Unsere Verdauung ist ein erstaunliches System. Vom Mund bis zum Darmausgang legt ein Bissen Nahrung bis zu neun Meter zurück. Die Energieaufnahme geschieht im Dünndarm. Dessen Oberfläche ist sehr faltig; aufgespannt hätte er ungefähr die Fläche eines Tennisplatzes. Auf der Darmwand sitzen Tausende Zellen, die Nährstoffe aus dem Essensbrei aufnehmen und in die Blutbahn leiten. Im Dickdarm verdauen dann bis zu 39 Billionen Bakterien jene Nährstoffe, die der Dünndarm nicht verwerten konnte – vor allem Ballaststoffe und Kohlenhydrate. Der Rest wandert in den Enddarm und wird als Stuhl ausgeschieden.

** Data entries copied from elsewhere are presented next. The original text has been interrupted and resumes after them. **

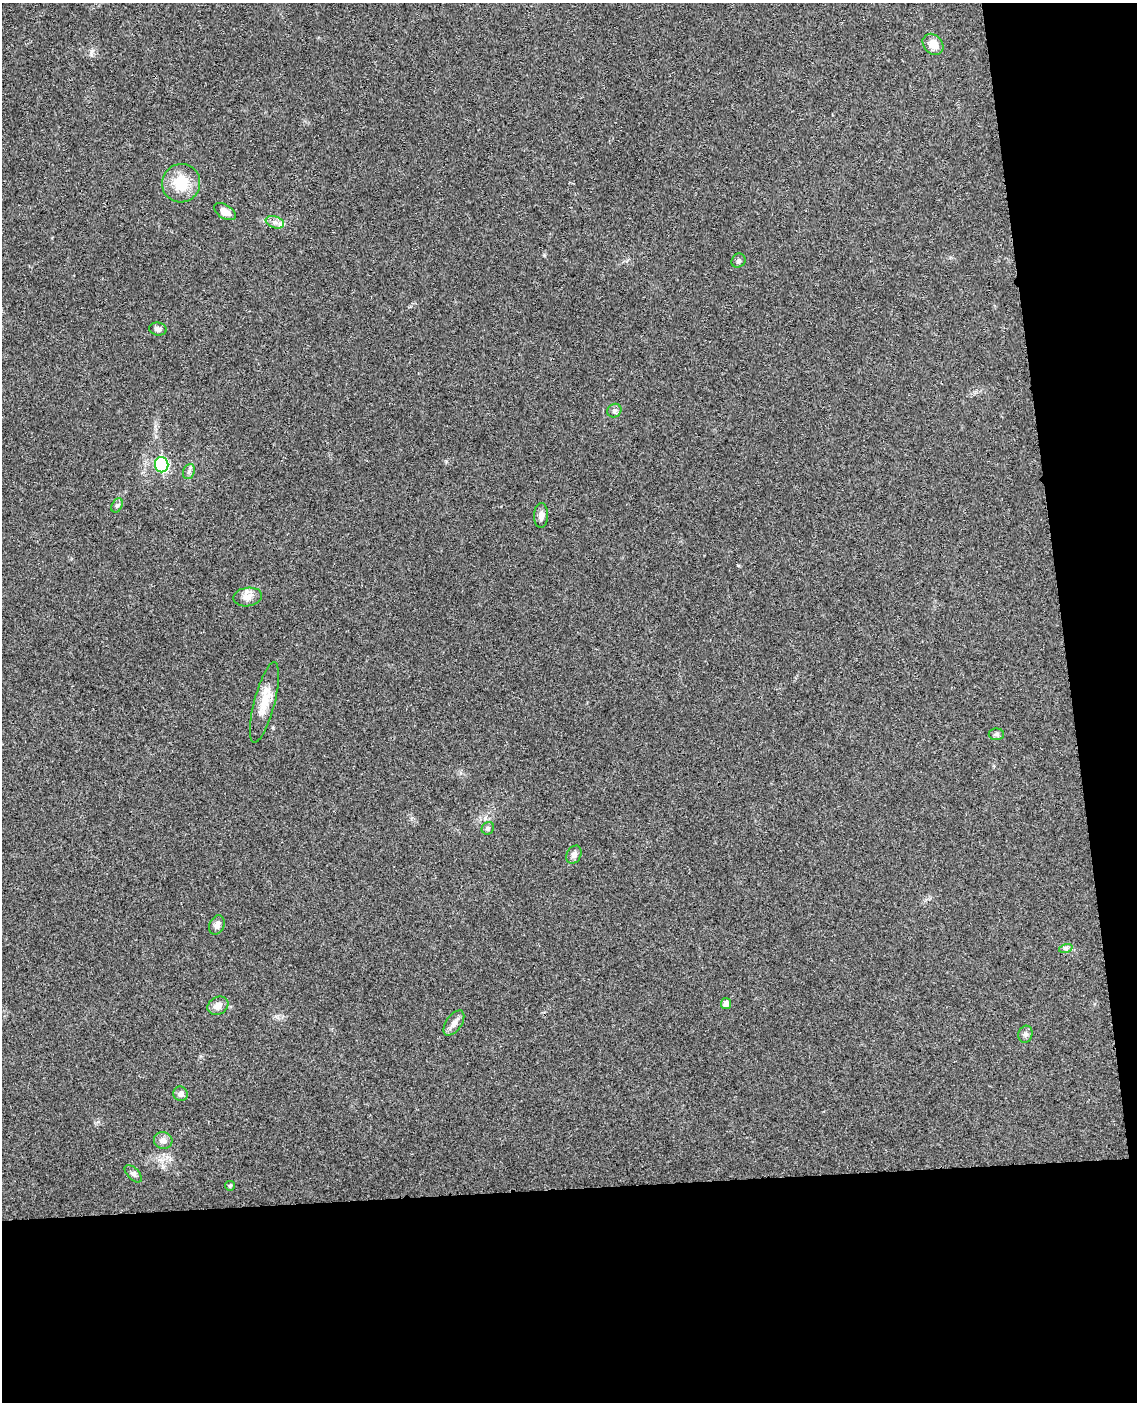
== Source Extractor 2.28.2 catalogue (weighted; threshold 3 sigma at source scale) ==
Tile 12 of 4 x 3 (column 4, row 3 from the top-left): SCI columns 3463-4597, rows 140-1539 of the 4656 x 4585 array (HDU 1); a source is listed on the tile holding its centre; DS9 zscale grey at full resolution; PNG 1139 x 1404 px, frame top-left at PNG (2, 3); each listed source drawn as its Kron ellipse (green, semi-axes under 4 px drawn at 4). Shown black and unused: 21% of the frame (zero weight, under 3 of 4 exposures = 6% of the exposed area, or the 3 px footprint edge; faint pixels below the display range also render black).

Die biomedizinische Forschung konnte nachweisen, dass der Dickdarm grossen Einfluss auf unseren Stoffwechsel und unser Wohlbefinden hat. Er ist sogar Quelle einiger psychiatrischer Erkrankungen. Und mit der Bedeutung der Verdauung sei auch das Interesse der Bevölkerung an Ernährungsfragen gestiegen, sagt Gerhard Rogler: «Das Thema ist heute allgegenwärtig.»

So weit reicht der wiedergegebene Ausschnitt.